Some people walk around with heel spurs everyday and have no idea there’s an extra bony protrusion on the bottom of their heel. Unfortunately, others aren’t so lucky. For people who have larger heel spurs or wear shoes that promote the growth of heel spurs, the condition can be painful. So can shoes cause heel spurs?
Symptoms of Heel Spurs
You might notice a sharp, localized pain and visible inflammation, especially towards the front of the heel. Heel spurs don’t always occur alongside plantar fasciitis. Still it proves very common to see both. After all, plantar fasciitis often contributes to the creation of a heel spur. If this is the case for you, you may notice that your pain is more severe first thing in the morning. It generally fades from there only to flare up every time you stand after sitting for a prolonged period of time.

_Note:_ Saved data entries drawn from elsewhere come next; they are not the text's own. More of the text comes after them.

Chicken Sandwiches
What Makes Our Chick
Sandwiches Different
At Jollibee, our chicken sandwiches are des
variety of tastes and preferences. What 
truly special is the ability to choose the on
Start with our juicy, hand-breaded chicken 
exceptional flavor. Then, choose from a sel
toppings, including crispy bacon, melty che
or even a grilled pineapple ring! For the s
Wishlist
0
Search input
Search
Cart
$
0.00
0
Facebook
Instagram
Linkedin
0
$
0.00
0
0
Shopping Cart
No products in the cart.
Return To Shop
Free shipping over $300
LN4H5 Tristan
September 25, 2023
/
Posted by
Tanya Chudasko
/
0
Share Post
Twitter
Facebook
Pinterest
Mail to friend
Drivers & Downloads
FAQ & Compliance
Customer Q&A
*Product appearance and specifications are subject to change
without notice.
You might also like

Are these symptoms sounding familiar? Then the good news is that your condition should be relatively easy to diagnose and treat. With the help of the Heel Pain Institute of California, you will be able to address the underlying causes of your heel pain directly, offering long-lasting relief. In some cases, this may require minimally invasive heel surgery, but many patients get relief simply by changing up their footwear and using a few short-term medical interventions.

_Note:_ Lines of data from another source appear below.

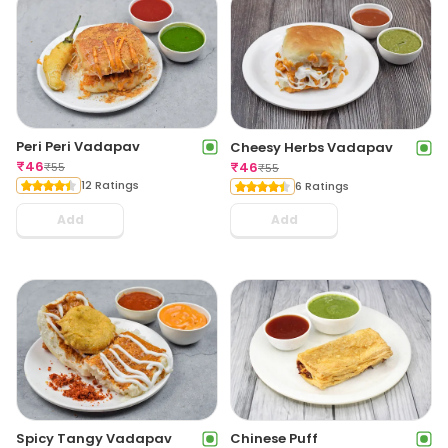
Peri Peri Vadapav
Cheesy Herbs Vadapav
₹
46
₹
46
₹
55
₹
55
12 Ratings
6 Ratings
Add
Add
Spicy Tangy Vadapav
Chinese Puff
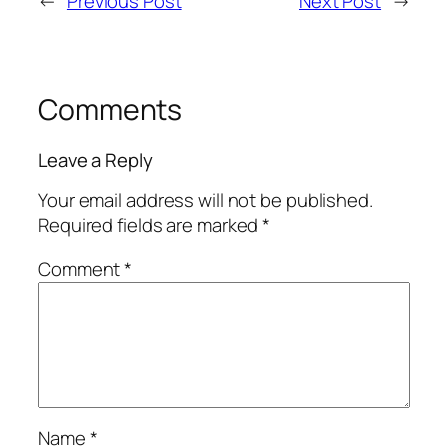
←
Previous Post
Next Post
→
Comments
Leave a Reply
Your email address will not be published.
Required fields are marked
*
Comment
*
Name
*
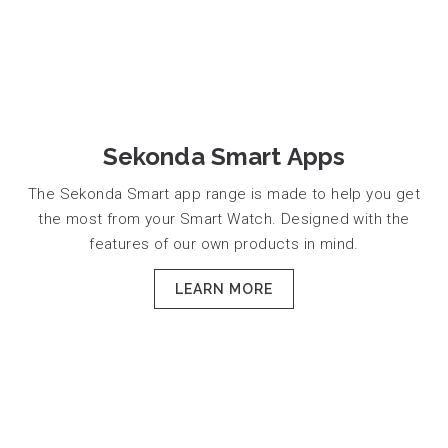
Sekonda Smart Apps
The Sekonda Smart app range is made to help you get
the most from your Smart Watch. Designed with the
features of our own products in mind.
LEARN MORE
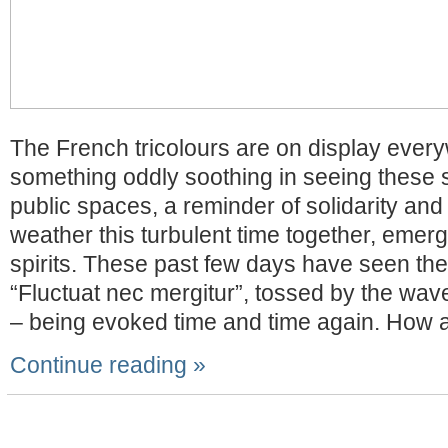
The French tricolours are on display ever
something oddly soothing in seeing these 
public spaces, a reminder of solidarity and
weather this turbulent time together, emergi
spirits. These past few days have seen the
“Fluctuat nec mergitur”, tossed by the wav
– being evoked time and time again. How a
Continue reading »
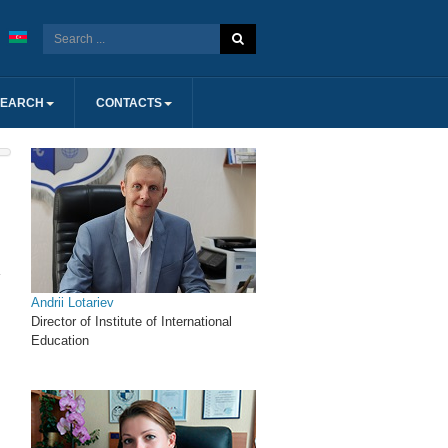
SEARCH
CONTACTS
Andrii Lotariev
Director of Institute of International
Education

Can Shoes Cause Heel Spurs?
There are a number of possible causes for heel spurs, including arthritis, excess body weight, and gait issues. With that said, the quality of your shoes is one of the most likely candidates. Unfortunately, the relationship between poor quality or poorly fitting shoes and heel spurs isn’t necessarily an easy one to explain. So, it helps to break it down into separate parts.

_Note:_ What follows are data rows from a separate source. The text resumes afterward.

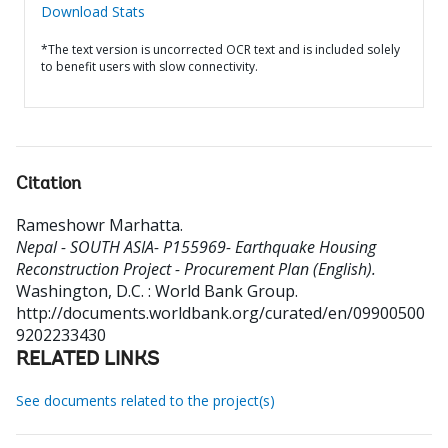
Download Stats
*The text version is uncorrected OCR text and is included solely
to benefit users with slow connectivity.
Citation
Rameshowr Marhatta
.
Nepal - SOUTH ASIA- P155969- Earthquake Housing
Reconstruction Project - Procurement Plan (English).
Washington, D.C. : World Bank Group.
http://documents.worldbank.org/curated/en/09900500
9202233430
RELATED LINKS
See documents related to the project(s)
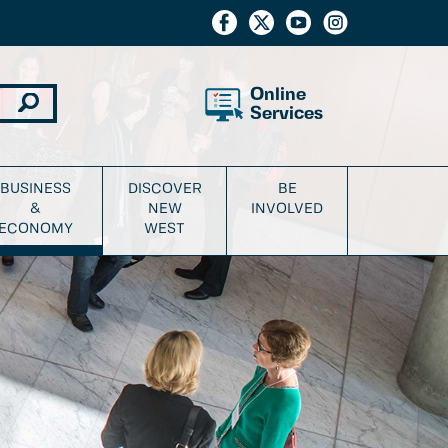
Online
Services
BUSINESS
DISCOVER
BE
&
NEW
INVOLVED
ECONOMY
WEST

- The Plantar Fascia: The plantar fascia is the ligament that runs from the ball of your foot to the back of your heel. Its primary function is shock absorption, while supporting the middle of your foot.
- The Wrong Shoes: Unfortunately, wearing shoes that lack arch support or fit poorly can put the plantar fascia under additional strain. Stilettos and flip-flops are some of the worst offenders. In addition to specific shoe types, repetitive, pounding activities like running or jumping rope may aggravate the plantar fascia further. Over time this excess strain makes little tears in the plantar fascia, causing plantar fasciitis.
- Plantar Fasciitis: Unless you take the time to treat plantar fasciitis by resting and switching up your footwear, it doesn’t generally get better on its own. If you just keep going like there’s nothing wrong, then the tears and inflammation will worsen.
- Heel Spurs: A heel spur can occur without an existing case of plantar fasciitis, but that’s an uncommon scenario. For many patients a heel spur results from the plantar fascia. Specifically, from pulling on the area where the ligament meets the bone of the heel. This strain and the inflammation of the plantar fascia encourage your body to build the calcium deposit known as a heel spur.
Essentially, the formation of a heel spur is the last domino in a chain of unfortunate events, but your heel pain doesn’t have to be permanent.
Treating Heel Pain
The truth is that heel spurs aren’t generally painful, but an untreated case of plantar fasciitis usually is painful. You’re likely to feel that pain along the arch and into your heel. This may make you dread getting up in the morning. The good news is that your doctor will be able to give you almost immediate relief. They can prescribe special insoles and offering short-term pain management. In the unlikely event that your heel pain doesn’t respond to initial treatments, your doctor in Los Angeles offers minimally invasive heel surgery.